In the aftermath of what was the worst fire in Greece’s modern history, the government is coming under increasing criticism for failing to provide clear-cut information on the number of missing and for allegedly trying to muddy the waters over who is responsible.
Speaking after Prime Minister Alexis Tsipras met with survivors in his first visit to the devastated town of Mati, government spokesman Dimitris Tzanakopoulos said that now is not the time to blame individuals but to do the utmost to help victims and begin work to crack down on illegal construction, which experts said made the fire even worse.
The government has been fiercely denounced over the way it handled the fire, which left at least 92 dead and scores injured and missing.
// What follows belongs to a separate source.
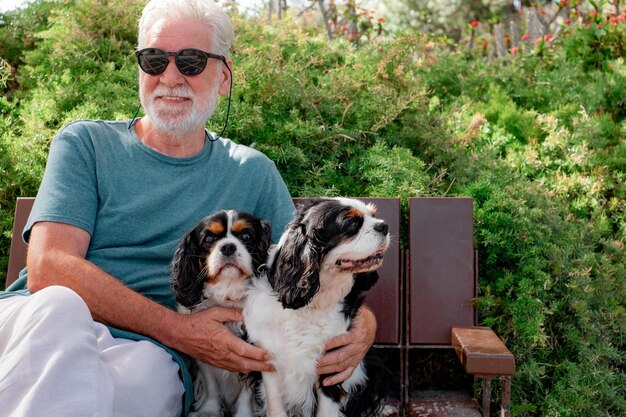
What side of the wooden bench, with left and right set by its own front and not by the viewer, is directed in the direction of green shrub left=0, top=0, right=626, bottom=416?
back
More than 1,000 buildings must be demolished while the environmental groups said the fire was the deadliest in the country’s history, scorching 17,000 acres of forestland and residential areas.
“Today I visited the place of tragedy,” Tsipras said in a tweet. He also expressed his immense respect “for those who fought an uneven battle with the flames.”
However, opposition parties were scathing in their criticism. New Democracy called his visit to Mati a “publicity stunt.”
“It took an entire week for Tsipras to visit Mati, like a thief, in a fully protected environment,” it said.
“Mr Tsipras must realize that [people] must be held accountable for the mistakes and omissions made on July 23,” the party added.
“People want to know the whole truth as to how so many lives were lost for no reason,” it added.
Defense Minister Panos Kammenos sought to defend the government’s response. “I cannot think of any other crisis where the prime minister assumed the political responsibility [for the tragedy],” he said.
“The easiest thing during such a crisis would be for [Tsipras] to hide and not show up,” he said, adding that people will be held accountable for any mistakes or omissions.